30. Furthermore, the Court notes that the medical expert appointed by the investigating authority was of the opinion that the applicant’s injuries might have been caused with equal probability by repeated falls and collisions with objects in the vicinity or as a result of the assaults alleged by the applicant. In contrast, the private medical expert found that the majority of the injuries were unlikely to have been sustained by falling. With respect to certain injuries, he even ruled out the possibility that they might have been caused by a fall. Despite this, the investigating authority did not make any attempt to resolve the conflict between the medical expert opinions with regard to the cause of certain injuries by requesting the appointed medical expert to supplement his opinion in view of the private medical opinion or by requesting a second opinion.
31. Having regard to the considerations above, the Court concludes that the investigation into the applicant’s allegations of ill-treatment by the police was not adequate. There has accordingly been a violation of Article 3 of the Convention under its procedural limb.
32. The applicant claimed 15,000 euros (EUR) in respect of non‑pecuniary damage and EUR 4,400 in respect of costs and expenses incurred before the Court.
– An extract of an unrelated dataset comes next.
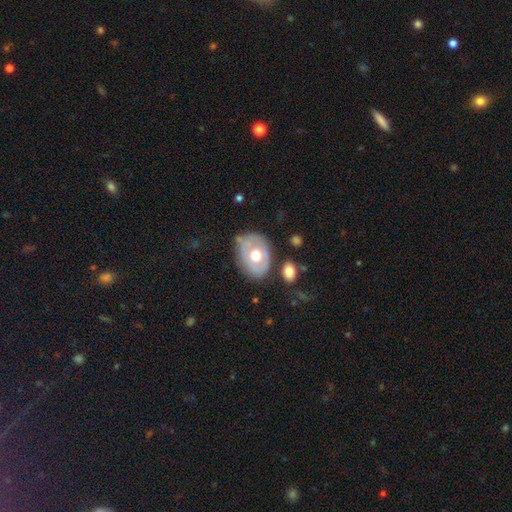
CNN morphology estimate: Smooth or featured: smooth — 47% (tied with featured or disk — 47%)
Merging: none — 66% (minor disturbance — 22%)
The latter sum corresponds to 22 hours of legal work, billed at EUR 200.
33. The Government contested these claims.
34. The Court awards the applicant EUR 5,500 in respect of non‑pecuniary damage, plus any tax that may be chargeable.
35. Having regard to the documents in its possession, the Court considers it reasonable to award EUR 3,500 covering costs for the proceedings before the Court, plus any tax that may be chargeable to the applicant.
Done in English, and notified in writing on 26 May 2026, pursuant to Rule 77 §§ 2 and 3 of the Rules of Court.